Joodie | General, NaBloPoMo
19 Jul 2010
Creative Every Day - Buddha
Image by Joodie via Flickr

An interesting question from Monday’s NaBloPoMo prompt: Do you use anything to alter your consciousness, like alcohol or drugs? Why, or why not?

I’ve never done any recreational drugs and I don’t drink alcohol. To me it’s really like cheating. It’s unfair to people who do things the hard way, push through the fear (or whatever is holding them back). It’s a basic rule of mine to try and do the work, not take the shortcut. However I will say that I am prescribed a few mood medications, and I don’t really enjoy taking them. Some people take benzodiazepines recreationally, but I just take one at night to help me relax. It’s fairly ineffective and doesn’t do much for me, but without it I’m a hyperactive nutcase some nights, so I err on the side of caution and just take it. Do I wish I could “do the work” and avoid the medication? Absolutely. But night time has been (no pun intended) a nightmare for me since I was a child.
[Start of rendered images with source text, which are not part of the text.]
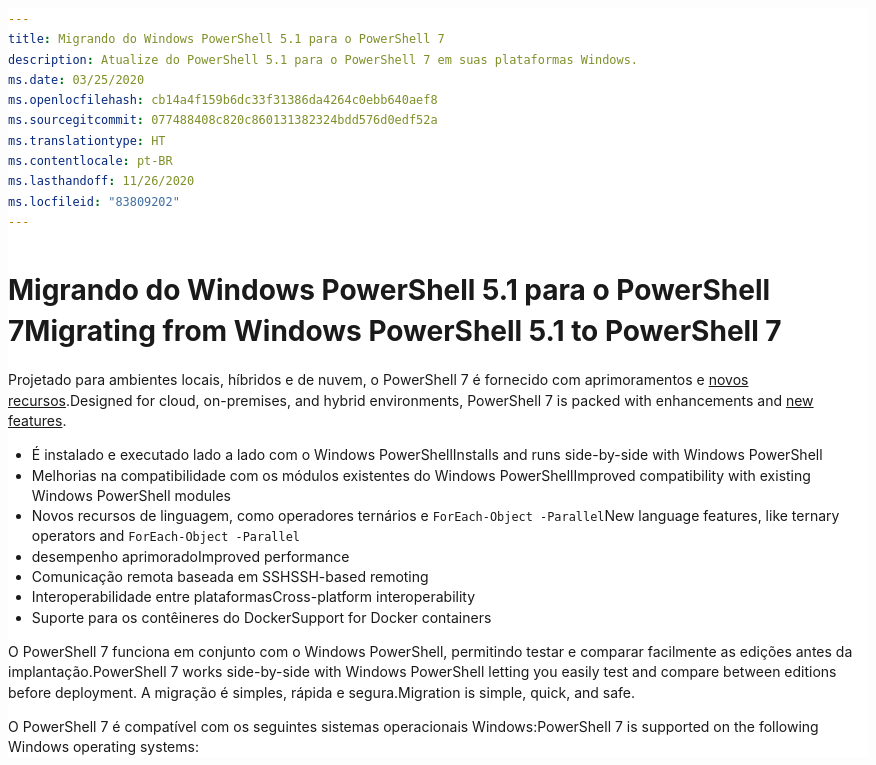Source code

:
 ```yaml
---
title: Migrando do Windows PowerShell 5.1 para o PowerShell 7
description: Atualize do PowerShell 5.1 para o PowerShell 7 em suas plataformas Windows.
ms.date: 03/25/2020
ms.openlocfilehash: cb14a4f159b6dc33f31386da4264c0ebb640aef8
ms.sourcegitcommit: 077488408c820c860131382324bdd576d0edf52a
ms.translationtype: HT
ms.contentlocale: pt-BR
ms.lasthandoff: 11/26/2020
ms.locfileid: "83809202"
---
```

# <a name="migrating-from-windows-powershell-51-to-powershell-7"></a><span data-ttu-id="4dbd9-103">Migrando do Windows PowerShell 5.1 para o PowerShell 7</span><span class="sxs-lookup"><span data-stu-id="4dbd9-103">Migrating from Windows PowerShell 5.1 to PowerShell 7</span></span>

<span data-ttu-id="4dbd9-104">Projetado para ambientes locais, híbridos e de nuvem, o PowerShell 7 é fornecido com aprimoramentos e [novos recursos](../whats-new/What-s-New-in-PowerShell-70.md).</span><span class="sxs-lookup"><span data-stu-id="4dbd9-104">Designed for cloud, on-premises, and hybrid environments, PowerShell 7 is packed with enhancements and [new features](../whats-new/What-s-New-in-PowerShell-70.md).</span></span>

- <span data-ttu-id="4dbd9-105">É instalado e executado lado a lado com o Windows PowerShell</span><span class="sxs-lookup"><span data-stu-id="4dbd9-105">Installs and runs side-by-side with Windows PowerShell</span></span>
- <span data-ttu-id="4dbd9-106">Melhorias na compatibilidade com os módulos existentes do Windows PowerShell</span><span class="sxs-lookup"><span data-stu-id="4dbd9-106">Improved compatibility with existing Windows PowerShell modules</span></span>
- <span data-ttu-id="4dbd9-107">Novos recursos de linguagem, como operadores ternários e `ForEach-Object -Parallel`</span><span class="sxs-lookup"><span data-stu-id="4dbd9-107">New language features, like ternary operators and `ForEach-Object -Parallel`</span></span>
- <span data-ttu-id="4dbd9-108">desempenho aprimorado</span><span class="sxs-lookup"><span data-stu-id="4dbd9-108">Improved performance</span></span>
- <span data-ttu-id="4dbd9-109">Comunicação remota baseada em SSH</span><span class="sxs-lookup"><span data-stu-id="4dbd9-109">SSH-based remoting</span></span>
- <span data-ttu-id="4dbd9-110">Interoperabilidade entre plataformas</span><span class="sxs-lookup"><span data-stu-id="4dbd9-110">Cross-platform interoperability</span></span>
- <span data-ttu-id="4dbd9-111">Suporte para os contêineres do Docker</span><span class="sxs-lookup"><span data-stu-id="4dbd9-111">Support for Docker containers</span></span>

<span data-ttu-id="4dbd9-112">O PowerShell 7 funciona em conjunto com o Windows PowerShell, permitindo testar e comparar facilmente as edições antes da implantação.</span><span class="sxs-lookup"><span data-stu-id="4dbd9-112">PowerShell 7 works side-by-side with Windows PowerShell letting you easily test and compare between editions before deployment.</span></span> <span data-ttu-id="4dbd9-113">A migração é simples, rápida e segura.</span><span class="sxs-lookup"><span data-stu-id="4dbd9-113">Migration is simple, quick, and safe.</span></span>

<span data-ttu-id="4dbd9-114">O PowerShell 7 é compatível com os seguintes sistemas operacionais Windows:</span><span class="sxs-lookup"><span data-stu-id="4dbd9-114">PowerShell 7 is supported on the following Windows operating systems:</span></span>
I’ve had insomnia since I was young. My only trouble with sleep is the first part, getting to sleep. Once I’m gone, I’m gone and beware if you wake me before I’m ready. It’s a nasty case of insomnia. More severe than some people I know. If anyone out there has it, it’s the kind that makes it really hard not to call people up at 2am (who are deservedly asleep) and scream in their ears about how unfair the situation is and how you kind of hate them because they are so randomly lucky.

I don’t know why some people have insomnia and others don’t… but for me it’s my number one bone to pick with my genetics. I really wish I didn’t have it. And if there was some underground disability trade-in center I’d totally opt for ADD or dyslexia over this. (Note: Not saying these aren’t struggles, cause they are! It’s simply something I feel would disrupt my entire life a lot less and be more manageable.) Everyone has their shortcomings. And unfortunately I’ve been on many sleep medications and none of them have helped me long term. The side effects usually get in the way of their effectiveness, or they are simply not effective to begin with. I take Melatonin every night simply to satisfy my doctors. Plus, you feel very desperate most nights and would do pretty much anything to avoid night after night of complete exacerbation with the issue. To be honest, I could rant endlessly about how unfair insomnia is… and to be fair I have depression and anxiety as well. I know how it feels to have things out of your control hold you back. But being 100% honest, my depression/anxiety/panic/health issues all combined do not bother me as much as my insomnia.

It does not help that I’m writing this blog post at 1AM with tons of useless medications in my system. Is there anything that aggravates you no matter how hard you try to deal with it?

An important reminder I should note: I am currently trying to deal holistically (as in healing my whole being) with any “condition” I may have or even just minor issues that may ail me. And I really do believe we have the power to heal ourselves. I do not believe we need drugs to enjoy life or to have a good time. But at the same time, I do realize that some things are simply chronic and genetic and overwhelming. I’m trying to find the nice place of balance between the two types of coping for things like this, but I do really try first and foremost to look inwards for the healing and change I may need. Insomnia is simply my ‘one thing’ I can’t seem to come to terms with. Other issues, like anxiety, I have had much success with doing the hard work/the inner work and not taking any shortcuts, so I urge you to always try the same route at first. Shortcuts help no one and solve nothing in the long term.